Auszug zum Lesen
----
Stuttgarter Zeitung: Leitartikel zu Türkei/Erdogan: Der türkische Autokrat
Stuttgart (ots)
Selbstherrlich, brutal und rücksichtslos verhält sich der türkische Premier Recep Tayyip Erdogan gegenüber seinem Volk. Spätestens nach dem überlegenen Wahlsieg seiner islamistischen Partei AKP vor zwei Jahren scheint dem Regierungschef jegliches Gespür für die politische und gesellschaftliche Realität in seinem Land verloren gegangen zu sein. Mit einer Mischung aus religiösem Sendungsbewusstsein und Machttrunkenheit macht er sich seither ans Werk, die Türkei nach seinem Gutdünken umzubauen. Dabei nimmt er auch auf demokratische Regeln kaum Rücksicht.
----
Datenauszug
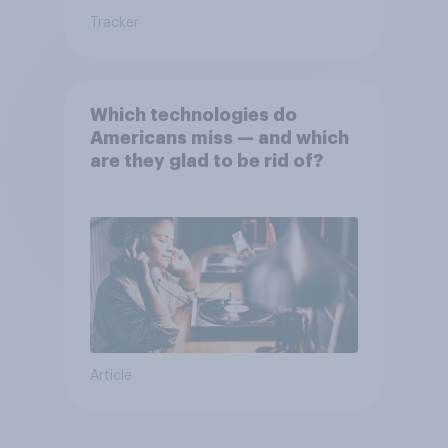
Tracker
Which technologies do
Americans miss — and which
are they glad to be rid of?
Article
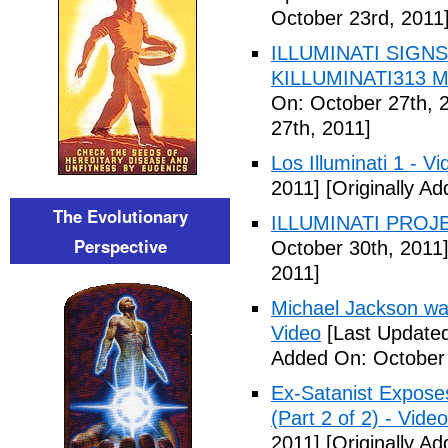
October 23rd, 2011
ILLUMINATI SIGNS
KILLUMINATI313 My
On: October 27th, 
27th, 2011]
Los Illuminati 1 - Vi
2011]
[Originally A
The Evolutionary
ILLUMINATI PROJEC
Perspective
October 30th, 2011
2011]
Michael Jackson war
Video
[Last Updated
Added On: October 
Ex-Satanist Expose
(Part 2 of 2) - Video
2011]
[Originally A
----
Zu bearbeitende Aufgaben
1 > Fassen Sie den Absatz des Leitartikels zu Erdogan, der mit „Selbstherrlich, brutal und rücksichtslos“ beginnt, kürzer zusammen, ohne seine wesentlichen Aussagen wegzulassen.
2 > Geben Sie den Leitartikel zu Erdogan von „Stuttgarter Zeitung: Leitartikel“ bis „Regeln kaum Rücksicht.“ wortgetreu wieder.
3 > Führen Sie den Leitartikel zu Erdogan im Anschluss an seinen letzten Satz weiter.

Gelöste Aufgaben
1 > Der türkische Premier Recep Tayyip Erdogan tritt gegenüber seinem Volk selbstherrlich, brutal und rücksichtslos auf. Seit dem überlegenen Wahlsieg seiner islamistischen AKP vor zwei Jahren scheint er das Gespür für die politische und gesellschaftliche Realität im Land verloren zu haben. Getrieben von religiösem Sendungsbewusstsein und Machttrunkenheit baut er die Türkei nach seinem Gutdünken um und nimmt dabei kaum Rücksicht auf demokratische Regeln.

2 >
Stuttgarter Zeitung: Leitartikel zu Türkei/Erdogan: Der türkische Autokrat
Stuttgart (ots)
Selbstherrlich, brutal und rücksichtslos verhält sich der türkische Premier Recep Tayyip Erdogan gegenüber seinem Volk. Spätestens nach dem überlegenen Wahlsieg seiner islamistischen Partei AKP vor zwei Jahren scheint dem Regierungschef jegliches Gespür für die politische und gesellschaftliche Realität in seinem Land verloren gegangen zu sein. Mit einer Mischung aus religiösem Sendungsbewusstsein und Machttrunkenheit macht er sich seither ans Werk, die Türkei nach seinem Gutdünken umzubauen. Dabei nimmt er auch auf demokratische Regeln kaum Rücksicht.

3 >
Demokratie ist in seinen Augen weniger eine erstrebenswerte Regierungsform, um den Willen des gesamten Volkes umzusetzen, sondern eher ein Mittel, um die eigene Macht zu festigen. Ihn interessiert nicht, dass er der Premier aller Türken ist, dass ein Demokrat auch die Stimmen jener Menschen wahrnehmen muss, die ihn nicht gewählt haben.
Natürlich hat Erdogan die Macht und die Skrupellosigkeit, die Demonstranten mit Wasserwerfern vom Taksim-Platz zu vertreiben. Doch den aufkeimenden Widerstand im Land wird er auf diese Weise nicht beenden können. Mit seiner Entscheidung, unter die Autokraten zu gehen, zerstört der Premier den sozialen Frieden im Land, ein Frieden, der das Fundament für seinen Erfolg ist. Anders formuliert: Erdogan gräbt sich sein eigenes politisches Grab.